Se montrer capable de supporter et d’accepter la douleur est l’un des principes fondamentaux de la sagesse stoïcienne, l’une des plus anciennes philosophies de l’humanité. Pour les philosophes stoicïens, le sage ne doit pas se préoccuper de ce qui ne dépend pas de sa volonté et qui pourrait mettre en danger la vertu qu’il considère comme cardinale : la tranquillité de l’âme (ataraxie). Face à la douleur, contre laquelle sa volonté ne peut rien, il n’y a, pour le stoïcien, qu’une seule attitude : la supporter courageusement et, si possible, l’oublier. J’admets volontiers que, dans notre société marquée par un individualisme de plus en plus frileux et timoré, la grandeur d’âme et la fermeté héroïque d’un Sénèque ou d’un Marc Aurèle soient des vertus de plus en plus rares… Toutefois, le magnifique exemple de stoïcisme d’Auguste Renoir mérite d’être rappeler : souffrant d’une polyarthrite rhumatoïde extrêmement douloureuse et qui lui déformait les mains, le peintre demandait qu’on lui attache le pinceau à la main pour pouvoir continuer à peindre ; ce qu’il a fait jusqu’à la fin. La femme à la mandoline et le Vase de roses sont deux de ses dernières œuvres, conquises sur la douleur.

Conclusion

Au cours de ces dernières décennies, des progrès considérables ont été accomplis dans la prise en charge de la douleur chronique chez les personnes âgées. Il y a bien sûr les avancées de la médecine qui, avec de nouvelles générations d’analgésiques, plus facilement dosables et avec moins d’effets secondaires, ont permis d’atténuer – voire de supprimer – la douleur plus efficacement. Par ailleurs, des approches globales de la douleur ont été mises en œuvre avec succès, recourant à des séances de physiothérapie, à des soutiens psychologiques. Enfin, de nouvelles méthodes alternatives – l’acupuncture, l’hypnose, des thérapies naturelles – rencontrent plus facilement l’adhésion des nouvelles générations de seniors (les baby boomers).

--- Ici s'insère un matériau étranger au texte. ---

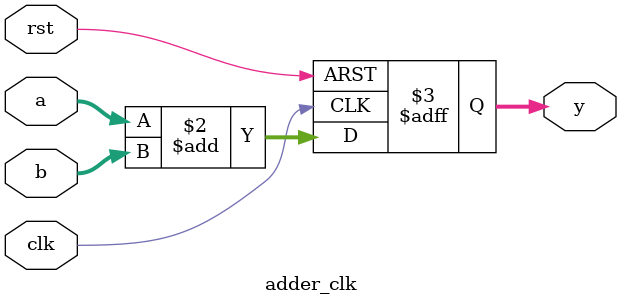
<source format=sv>
module adder_clk (
    input logic clk,
    input logic rst,
    input logic [7:0] a,
    input logic [7:0] b,
    output logic [8:0] y
);
    always_ff @(posedge clk or posedge rst) begin
        if (rst) y <= 0;
        else     y <= a + b;
    end
endmodule

</source>
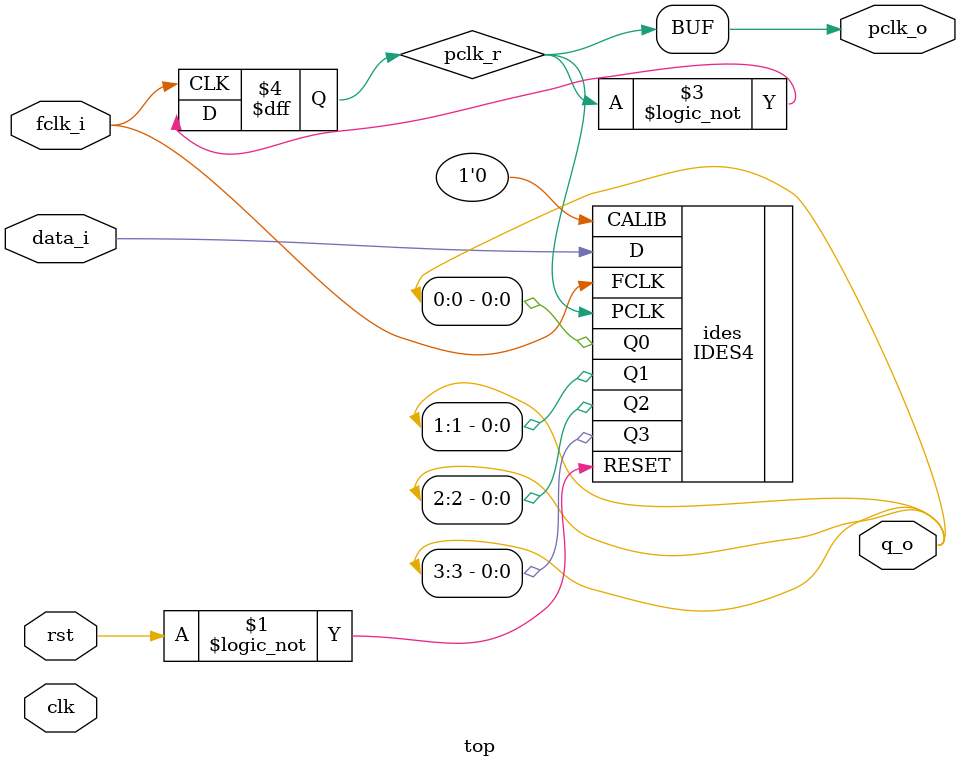
<source format=v>
`default_nettype none
module top(input wire clk, 
	input wire rst, 
	input wire fclk_i,
	input wire data_i,
	output wire pclk_o,
	output wire [7:0]q_o);

    IDES4 ides(
        .D(data_i),
		.FCLK(fclk_i),
		.PCLK(pclk_o),
		.CALIB(1'b0),
		.RESET(!rst),
        .Q0(q_o[0]),
        .Q1(q_o[1]),
        .Q2(q_o[2]),
        .Q3(q_o[3])
    );
	defparam ides.GSREN="false";
	defparam ides.LSREN="true";

    reg pclk_r;
    always @(posedge fclk_i) begin
        pclk_r <= !pclk_r;
    end
	assign pclk_o = pclk_r;

endmodule

</source>
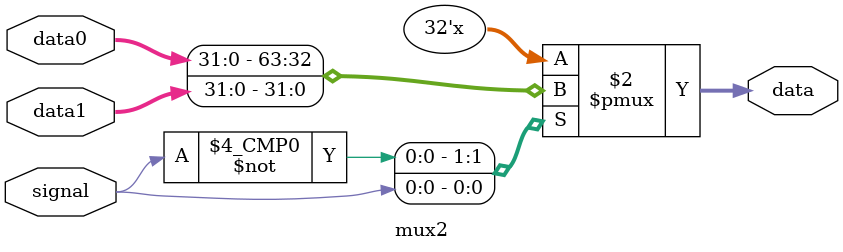
<source format=v>
module mux2(
    input [31:0] data0,
    input [31:0] data1,
    input wire  signal,
    output reg [31:0] data
);

always @(*) 
begin
    case(signal)
        1'b0:
            data = data0;
        1'b1:
            data = data1;
        default:
            data = 32'b0;
    endcase
end
endmodule
</source>
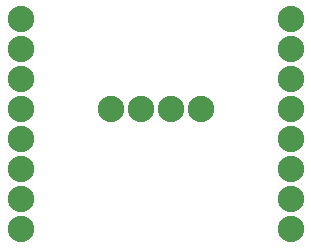
<source format=gbs>
G04 MADE WITH FRITZING*
G04 WWW.FRITZING.ORG*
G04 DOUBLE SIDED*
G04 HOLES PLATED*
G04 CONTOUR ON CENTER OF CONTOUR VECTOR*
%ASAXBY*%
%FSLAX23Y23*%
%MOIN*%
%OFA0B0*%
%SFA1.0B1.0*%
%ADD10C,0.088000*%
%LNMASK0*%
G90*
G70*
G54D10*
X68Y773D03*
X68Y673D03*
X68Y573D03*
X68Y473D03*
X68Y373D03*
X68Y273D03*
X68Y173D03*
X68Y73D03*
X968Y773D03*
X968Y673D03*
X968Y573D03*
X968Y473D03*
X968Y373D03*
X968Y273D03*
X968Y173D03*
X968Y73D03*
X368Y473D03*
X468Y473D03*
X568Y473D03*
X668Y473D03*
G04 End of Mask0*
M02*
</source>
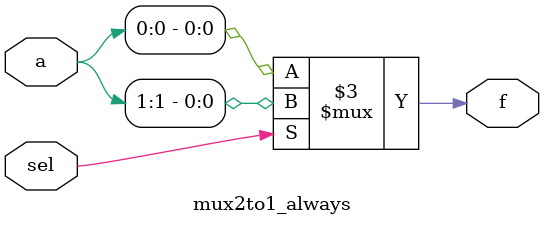
<source format=v>
`timescale 1ns/100ps

module mux2to1_always(f ,a, sel);

	output reg f;
	input [1:0] a;
	input sel;
	
	always @(a[0] or a[1] or sel)
	begin
		if(sel)
			f <= a[1];
		else
			f <= a[0];
	end











endmodule

</source>
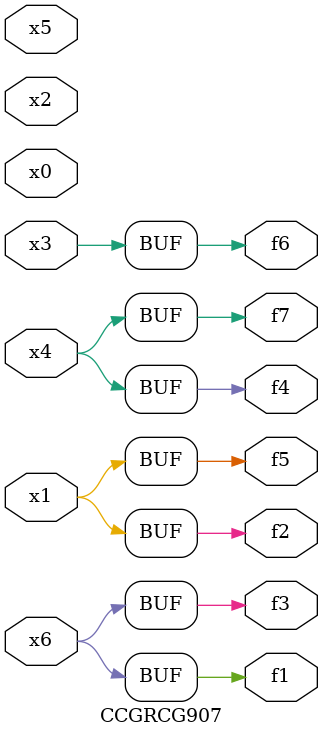
<source format=v>
module CCGRCG907(
	input x0, x1, x2, x3, x4, x5, x6,
	output f1, f2, f3, f4, f5, f6, f7
);
	assign f1 = x6;
	assign f2 = x1;
	assign f3 = x6;
	assign f4 = x4;
	assign f5 = x1;
	assign f6 = x3;
	assign f7 = x4;
endmodule

</source>
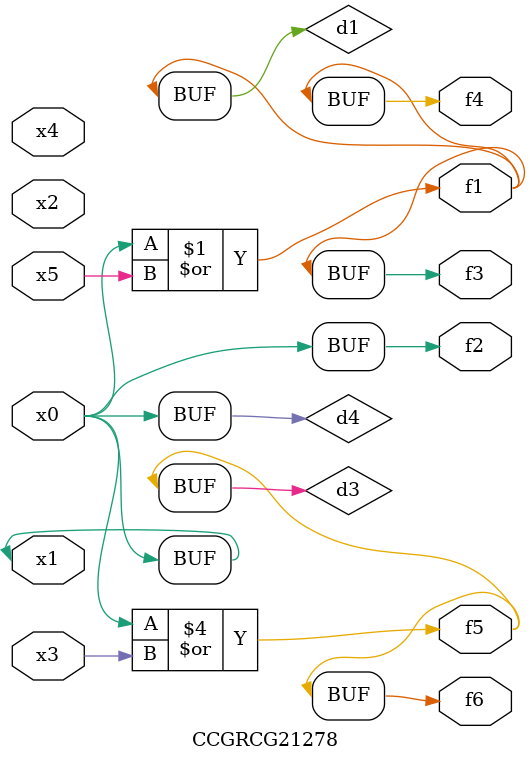
<source format=v>
module CCGRCG21278(
	input x0, x1, x2, x3, x4, x5,
	output f1, f2, f3, f4, f5, f6
);

	wire d1, d2, d3, d4;

	or (d1, x0, x5);
	xnor (d2, x1, x4);
	or (d3, x0, x3);
	buf (d4, x0, x1);
	assign f1 = d1;
	assign f2 = d4;
	assign f3 = d1;
	assign f4 = d1;
	assign f5 = d3;
	assign f6 = d3;
endmodule

</source>
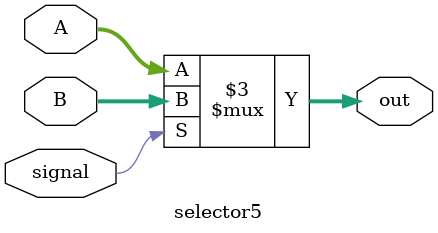
<source format=v>
`timescale 1ns / 1ps


module selector5(A,B,signal,out);
  input [4:0] A, B;
  input signal;
  output reg [4:0] out;
  always@(A or B or signal)
    out <= (signal == 1'b0 ? A : B);
endmodule
</source>
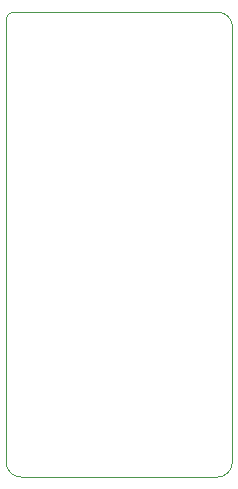
<source format=gbr>
G04 #@! TF.GenerationSoftware,KiCad,Pcbnew,(5.1.10)-1*
G04 #@! TF.CreationDate,2021-08-28T07:38:41-04:00*
G04 #@! TF.ProjectId,milk,6d696c6b-2e6b-4696-9361-645f70636258,rev?*
G04 #@! TF.SameCoordinates,Original*
G04 #@! TF.FileFunction,Profile,NP*
%FSLAX46Y46*%
G04 Gerber Fmt 4.6, Leading zero omitted, Abs format (unit mm)*
G04 Created by KiCad (PCBNEW (5.1.10)-1) date 2021-08-28 07:38:41*
%MOMM*%
%LPD*%
G01*
G04 APERTURE LIST*
G04 #@! TA.AperFunction,Profile*
%ADD10C,0.050000*%
G04 #@! TD*
G04 APERTURE END LIST*
D10*
X190627000Y-98933000D02*
G75*
G02*
X189357000Y-100203000I-1270000J0D01*
G01*
X189357000Y-60833000D02*
G75*
G02*
X190627000Y-61982334I0J-1276334D01*
G01*
X171450000Y-61468000D02*
G75*
G02*
X172085000Y-60833000I635000J0D01*
G01*
X172720000Y-100203000D02*
G75*
G02*
X171450000Y-98933000I0J1270000D01*
G01*
X173278800Y-100203000D02*
X172720000Y-100203000D01*
X171450000Y-61468000D02*
X171450000Y-98933000D01*
X189357000Y-60833000D02*
X172085000Y-60833000D01*
X190627000Y-98933000D02*
X190627000Y-61982334D01*
X173278800Y-100203000D02*
X189357000Y-100203000D01*
M02*

</source>
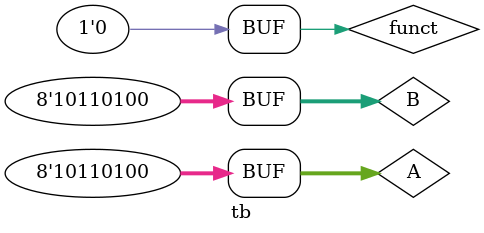
<source format=v>
`timescale 1ns / 1ps

module tb;

	// Inputs
	reg [7:0] A;
	reg [7:0] B;
	reg funct;

	// Outputs
	wire zero;
	wire [7:0] Y;

	// Instantiate the Unit Under Test (UUT)
	topadder uut (
		.A(A), 
		.B(B), 
		.funct(funct), 
		.zero(zero), 
		.Y(Y)
	);

	initial begin
		// Initialize Inputs
		A = 0;
		B = 0;
		funct = 0;
		#100;
		
		A = 01010100;
		B = 01010100;
		funct = 0;
		#100;
        
		  
		// Add stimulus here

	end
      
endmodule


</source>
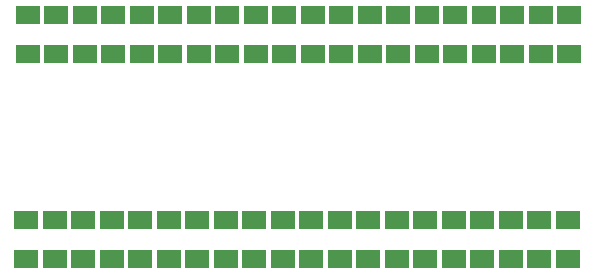
<source format=gtp>
G04 (created by PCBNEW (2013-07-07 BZR 4022)-stable) date 04/02/2014 9:51:19 AM*
%MOIN*%
G04 Gerber Fmt 3.4, Leading zero omitted, Abs format*
%FSLAX34Y34*%
G01*
G70*
G90*
G04 APERTURE LIST*
%ADD10C,0.00590551*%
%ADD11R,0.08X0.06*%
G04 APERTURE END LIST*
G54D10*
G54D11*
X20600Y-44150D03*
X20600Y-42850D03*
X27250Y-44150D03*
X27250Y-42850D03*
X27200Y-49700D03*
X27200Y-51000D03*
X26300Y-44150D03*
X26300Y-42850D03*
X26250Y-49700D03*
X26250Y-51000D03*
X25350Y-44150D03*
X25350Y-42850D03*
X25300Y-49700D03*
X25300Y-51000D03*
X24400Y-44150D03*
X24400Y-42850D03*
X24350Y-49700D03*
X24350Y-51000D03*
X23450Y-44150D03*
X23450Y-42850D03*
X23400Y-49700D03*
X23400Y-51000D03*
X22500Y-44150D03*
X22500Y-42850D03*
X22450Y-49700D03*
X22450Y-51000D03*
X21550Y-44150D03*
X21550Y-42850D03*
X21500Y-49700D03*
X21500Y-51000D03*
X28150Y-49700D03*
X28150Y-51000D03*
X20550Y-49700D03*
X20550Y-51000D03*
X19650Y-44150D03*
X19650Y-42850D03*
X19600Y-49700D03*
X19600Y-51000D03*
X18700Y-44150D03*
X18700Y-42850D03*
X18650Y-49700D03*
X18650Y-51000D03*
X17750Y-44150D03*
X17750Y-42850D03*
X17700Y-49700D03*
X17700Y-51000D03*
X16800Y-44150D03*
X16800Y-42850D03*
X16750Y-49700D03*
X16750Y-51000D03*
X15850Y-44150D03*
X15850Y-42850D03*
X15800Y-49700D03*
X15800Y-51000D03*
X14900Y-44150D03*
X14900Y-42850D03*
X14850Y-49700D03*
X14850Y-51000D03*
X13950Y-44150D03*
X13950Y-42850D03*
X13900Y-49700D03*
X13900Y-51000D03*
X32000Y-44150D03*
X32000Y-42850D03*
X31950Y-49700D03*
X31950Y-51000D03*
X31050Y-44150D03*
X31050Y-42850D03*
X31000Y-49700D03*
X31000Y-51000D03*
X30100Y-44150D03*
X30100Y-42850D03*
X30050Y-49700D03*
X30050Y-51000D03*
X29150Y-44150D03*
X29150Y-42850D03*
X29100Y-49700D03*
X29100Y-51000D03*
X28200Y-44150D03*
X28200Y-42850D03*
M02*

</source>
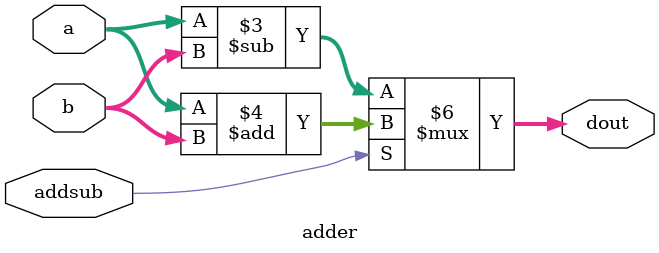
<source format=v>
module adder (dout, a, b, addsub);

input [15:0]a,b;
input addsub;

output reg [15:0]dout;

always@(*)
begin
    if (addsub == 0)
    dout = a - b;

    else 
    dout = a+b;
end
    
endmodule
</source>
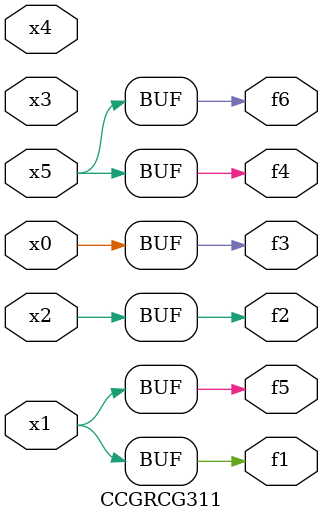
<source format=v>
module CCGRCG311(
	input x0, x1, x2, x3, x4, x5,
	output f1, f2, f3, f4, f5, f6
);
	assign f1 = x1;
	assign f2 = x2;
	assign f3 = x0;
	assign f4 = x5;
	assign f5 = x1;
	assign f6 = x5;
endmodule

</source>
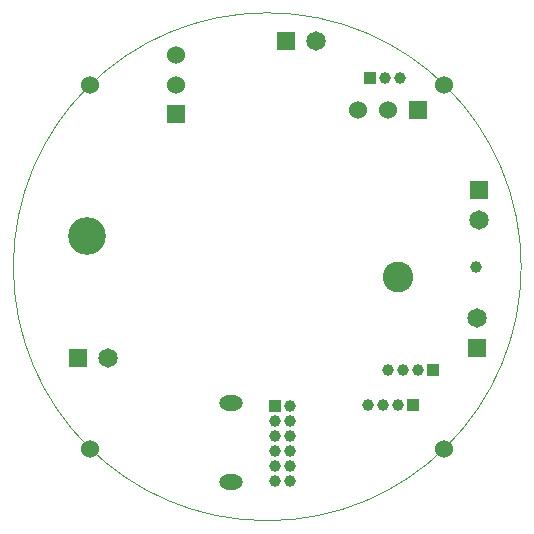
<source format=gbr>
*
*
G04 PADS 9.3 Build Number: 433611 generated Gerber (RS-274-X) file*
G04 PC Version=2.1*
*
%IN "LDC_HW_REV002_Simple2.p"*%
*
%MOIN*%
*
%FSLAX35Y35*%
*
*
*
*
G04 PC Standard Apertures*
*
*
G04 Thermal Relief Aperture macro.*
%AMTER*
1,1,$1,0,0*
1,0,$1-$2,0,0*
21,0,$3,$4,0,0,45*
21,0,$3,$4,0,0,135*
%
*
*
G04 Annular Aperture macro.*
%AMANN*
1,1,$1,0,0*
1,0,$2,0,0*
%
*
*
G04 Odd Aperture macro.*
%AMODD*
1,1,$1,0,0*
1,0,$1-0.005,0,0*
%
*
*
G04 PC Custom Aperture Macros*
*
*
*
*
*
*
G04 PC Aperture Table*
*
%ADD010C,0.001*%
%ADD012R,0.06297X0.06297*%
%ADD020R,0.03937X0.03937*%
%ADD021C,0.03937*%
%ADD031O,0.07874X0.05118*%
%ADD032C,0.06*%
%ADD033R,0.06X0.06*%
%ADD038C,0.00394*%
%ADD040C,0.12598*%
%ADD041C,0.10236*%
%ADD043C,0.06493*%
*
*
*
*
G04 PC Circuitry*
G04 Layer Name LDC_HW_REV002_Simple2.p - circuitry*
%LPD*%
*
*
G04 PC Custom Flashes*
G04 Layer Name LDC_HW_REV002_Simple2.p - flashes*
%LPD*%
*
*
G04 PC Circuitry*
G04 Layer Name LDC_HW_REV002_Simple2.p - circuitry*
%LPD*%
*
G54D10*
G54D12*
G01X399803Y469094D03*
X463780Y366535D03*
X464173Y419291D03*
X330512Y363386D03*
G54D20*
X442126Y347638D03*
X396260Y347441D03*
X427953Y456496D03*
X448819Y359252D03*
G54D21*
X437126Y347638D03*
X432126D03*
X427126D03*
X396260Y342441D03*
Y337441D03*
Y332441D03*
Y327441D03*
Y322441D03*
X401260D03*
Y327441D03*
Y332441D03*
Y337441D03*
Y342441D03*
Y347441D03*
X463189Y393504D03*
X432953Y456496D03*
X437953D03*
X443819Y359252D03*
X438819D03*
X433819D03*
G54D31*
X381693Y348228D03*
Y321850D03*
G54D32*
X334646Y454331D03*
Y333071D03*
X452756Y454331D03*
Y333071D03*
X363189Y454331D03*
Y464173D03*
X433898Y446063D03*
X423898D03*
G54D33*
X363189Y444488D03*
X443898Y446063D03*
G54D38*
X478346Y393701D02*
G75*
G03X478346I-84645J0D01*
G54D40*
G01X333661Y404035D03*
G54D41*
X437402Y390354D03*
G54D43*
X409803Y469094D03*
X463780Y376535D03*
X464173Y409291D03*
X340512Y363386D03*
G74*
X0Y0D02*
M02*

</source>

Aujourd’hui, face à la douleur des personnes âgées, il importe de mettre en œuvre ce que l’on appelle des « plans de soins personnalisés » ; ceux-ci doivent être discutés avec le patient, son entourage et les professionnels : médecins, psychologues, physiothérapeutes, ergothérapeutes… C’est seulement ainsi que l’on pourra écouter la douleur au lieu de la faire taire par la surmédicalisation. La pharmacopée anti-douleur a certes fait d’immenses progrès mais, en fin de compte, elle n’est pas grand-chose si l’approche humaine fait défaut. Bourrer le malade de médicaments qui finissent par le priver de sa conscience et de son humanité, est-ce vraiment cela que nous voulons ? Encore une fois, ce sont mes chers Anciens qui avaient tout compris, lorsqu’ils affirmaient que « le meilleur médicament, c’est l’homme » ! C’est la présence de l’autre, son attention, sa compassion, son affection et son amour qui seuls peuvent donner un sens à la douleur.